> _Task prompt_
Copy all the records exactly; the complete set is the expected result.

> _Material shown_
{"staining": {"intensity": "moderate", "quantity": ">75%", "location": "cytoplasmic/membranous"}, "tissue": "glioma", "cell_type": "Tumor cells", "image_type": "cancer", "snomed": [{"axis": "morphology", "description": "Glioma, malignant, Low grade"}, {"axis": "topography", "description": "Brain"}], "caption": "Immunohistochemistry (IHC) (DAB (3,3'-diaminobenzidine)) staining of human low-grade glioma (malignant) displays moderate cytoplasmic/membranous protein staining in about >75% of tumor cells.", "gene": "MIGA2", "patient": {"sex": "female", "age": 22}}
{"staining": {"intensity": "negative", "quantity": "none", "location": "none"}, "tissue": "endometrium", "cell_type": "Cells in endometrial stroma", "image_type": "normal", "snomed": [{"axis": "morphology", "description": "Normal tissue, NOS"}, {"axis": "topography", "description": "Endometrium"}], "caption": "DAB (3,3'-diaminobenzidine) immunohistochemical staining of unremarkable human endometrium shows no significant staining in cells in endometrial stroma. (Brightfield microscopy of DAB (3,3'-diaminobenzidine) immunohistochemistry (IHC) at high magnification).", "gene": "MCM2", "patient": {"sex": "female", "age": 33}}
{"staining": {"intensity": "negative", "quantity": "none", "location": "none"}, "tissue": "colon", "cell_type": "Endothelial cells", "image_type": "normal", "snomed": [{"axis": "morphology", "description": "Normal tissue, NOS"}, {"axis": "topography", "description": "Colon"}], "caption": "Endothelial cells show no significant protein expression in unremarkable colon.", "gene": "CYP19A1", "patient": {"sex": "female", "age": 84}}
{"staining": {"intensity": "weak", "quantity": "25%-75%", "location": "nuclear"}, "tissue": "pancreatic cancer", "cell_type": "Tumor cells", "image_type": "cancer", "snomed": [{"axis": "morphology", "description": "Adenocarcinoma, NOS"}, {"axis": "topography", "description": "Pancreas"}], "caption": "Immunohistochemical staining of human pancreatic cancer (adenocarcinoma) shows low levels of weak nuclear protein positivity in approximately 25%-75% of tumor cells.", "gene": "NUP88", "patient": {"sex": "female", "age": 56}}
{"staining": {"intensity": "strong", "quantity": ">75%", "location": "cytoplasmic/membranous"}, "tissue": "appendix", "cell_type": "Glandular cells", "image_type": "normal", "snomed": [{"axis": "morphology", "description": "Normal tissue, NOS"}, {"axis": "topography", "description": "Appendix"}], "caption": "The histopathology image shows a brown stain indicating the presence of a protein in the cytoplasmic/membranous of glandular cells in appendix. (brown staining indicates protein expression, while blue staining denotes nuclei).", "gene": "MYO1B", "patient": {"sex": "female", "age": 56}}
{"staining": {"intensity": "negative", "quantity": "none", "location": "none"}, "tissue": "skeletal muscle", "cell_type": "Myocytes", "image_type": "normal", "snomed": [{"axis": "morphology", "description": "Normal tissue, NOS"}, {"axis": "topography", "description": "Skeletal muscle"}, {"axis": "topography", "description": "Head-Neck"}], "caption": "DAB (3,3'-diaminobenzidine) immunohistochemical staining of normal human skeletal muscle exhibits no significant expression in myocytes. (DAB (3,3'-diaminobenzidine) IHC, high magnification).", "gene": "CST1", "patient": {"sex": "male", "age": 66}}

> _Result for this task_
{"staining": {"intensity": "moderate", "quantity": ">75%", "location": "cytoplasmic/membranous"}, "tissue": "glioma", "cell_type": "Tumor cells", "image_type": "cancer", "snomed": [{"axis": "morphology", "description": "Glioma, malignant, Low grade"}, {"axis": "topography", "description": "Brain"}], "caption": "Immunohistochemistry (IHC) (DAB (3,3'-diaminobenzidine)) staining of human low-grade glioma (malignant) displays moderate cytoplasmic/membranous protein staining in about >75% of tumor cells.", "gene": "MIGA2", "patient": {"sex": "female", "age": 22}}
{"staining": {"intensity": "negative", "quantity": "none", "location": "none"}, "tissue": "endometrium", "cell_type": "Cells in endometrial stroma", "image_type": "normal", "snomed": [{"axis": "morphology", "description": "Normal tissue, NOS"}, {"axis": "topography", "description": "Endometrium"}], "caption": "DAB (3,3'-diaminobenzidine) immunohistochemical staining of unremarkable human endometrium shows no significant staining in cells in endometrial stroma. (Brightfield microscopy of DAB (3,3'-diaminobenzidine) immunohistochemistry (IHC) at high magnification).", "gene": "MCM2", "patient": {"sex": "female", "age": 33}}
{"staining": {"intensity": "negative", "quantity": "none", "location": "none"}, "tissue": "colon", "cell_type": "Endothelial cells", "image_type": "normal", "snomed": [{"axis": "morphology", "description": "Normal tissue, NOS"}, {"axis": "topography", "description": "Colon"}], "caption": "Endothelial cells show no significant protein expression in unremarkable colon.", "gene": "CYP19A1", "patient": {"sex": "female", "age": 84}}
{"staining": {"intensity": "weak", "quantity": "25%-75%", "location": "nuclear"}, "tissue": "pancreatic cancer", "cell_type": "Tumor cells", "image_type": "cancer", "snomed": [{"axis": "morphology", "description": "Adenocarcinoma, NOS"}, {"axis": "topography", "description": "Pancreas"}], "caption": "Immunohistochemical staining of human pancreatic cancer (adenocarcinoma) shows low levels of weak nuclear protein positivity in approximately 25%-75% of tumor cells.", "gene": "NUP88", "patient": {"sex": "female", "age": 56}}
{"staining": {"intensity": "strong", "quantity": ">75%", "location": "cytoplasmic/membranous"}, "tissue": "appendix", "cell_type": "Glandular cells", "image_type": "normal", "snomed": [{"axis": "morphology", "description": "Normal tissue, NOS"}, {"axis": "topography", "description": "Appendix"}], "caption": "The histopathology image shows a brown stain indicating the presence of a protein in the cytoplasmic/membranous of glandular cells in appendix. (brown staining indicates protein expression, while blue staining denotes nuclei).", "gene": "MYO1B", "patient": {"sex": "female", "age": 56}}
{"staining": {"intensity": "negative", "quantity": "none", "location": "none"}, "tissue": "skeletal muscle", "cell_type": "Myocytes", "image_type": "normal", "snomed": [{"axis": "morphology", "description": "Normal tissue, NOS"}, {"axis": "topography", "description": "Skeletal muscle"}, {"axis": "topography", "description": "Head-Neck"}], "caption": "DAB (3,3'-diaminobenzidine) immunohistochemical staining of normal human skeletal muscle exhibits no significant expression in myocytes. (DAB (3,3'-diaminobenzidine) IHC, high magnification).", "gene": "CST1", "patient": {"sex": "male", "age": 66}}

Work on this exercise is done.